Tempo para entender o quadro, para diferenciar o que é episódico do que é estrutural, para avaliar contexto, história, padrões de repetição. Nem sempre a primeira queixa aponta para o ponto central do problema. E quando isso não é considerado, a medicação pode até aliviar algo, mas deixa o restante intocado.

Há também uma tendência a ajustar medicações como quem ajusta parâmetros técnicos: aumenta, troca, associa. Em alguns casos isso é necessário. Em outros, esse movimento constante impede que se observe o que realmente está acontecendo.

Nem toda resposta lenta é falha de tratamento. Nem todo efeito colateral exige mudança imediata. Nem toda melhora parcial pede mais intervenção.

Saber quando não mexer faz parte da mesma lógica de saber quando intervir.
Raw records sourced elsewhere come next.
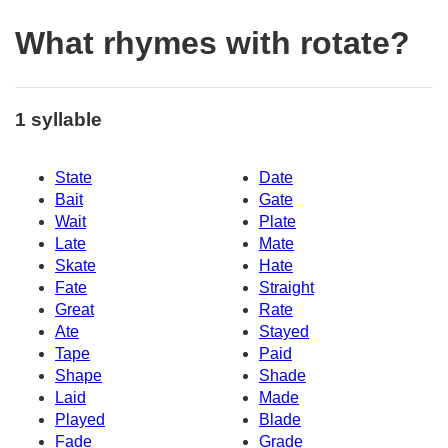
What rhymes with rotate?
1 syllable
State
Date
Bait
Gate
Wait
Plate
Late
Mate
Skate
Hate
Fate
Straight
Great
Rate
Ate
Stayed
Tape
Paid
Shape
Shade
Laid
Made
Played
Blade
Fade
Grade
Outro ponto importante é que a medicação não atua isoladamente. Ela entra em uma relação — com o paciente, com a forma como ele entende o próprio sofrimento, com suas expectativas e, muitas vezes, com sua história de cuidado.

Há pacientes que esperam na medicação uma solução completa. Outros resistem, tomam de forma irregular ou abandonam rapidamente. Em ambos os casos, não se trata apenas da droga em si, mas do lugar que ela ocupa para aquele sujeito.

Prescrever, então, não é apenas escolher uma substância. É introduzir algo que vai fazer parte da experiência do paciente com o próprio corpo e com o próprio sofrimento.

Quando isso é feito de forma apressada, a medicação tende a virar tentativa e erro. Quando é feito com mais precisão, ela passa a ter função.

No fim, medicar corretamente não é medicar mais nem medicar menos. É medicar quando há indicação, com clareza do que se está fazendo e com atenção ao que acontece depois.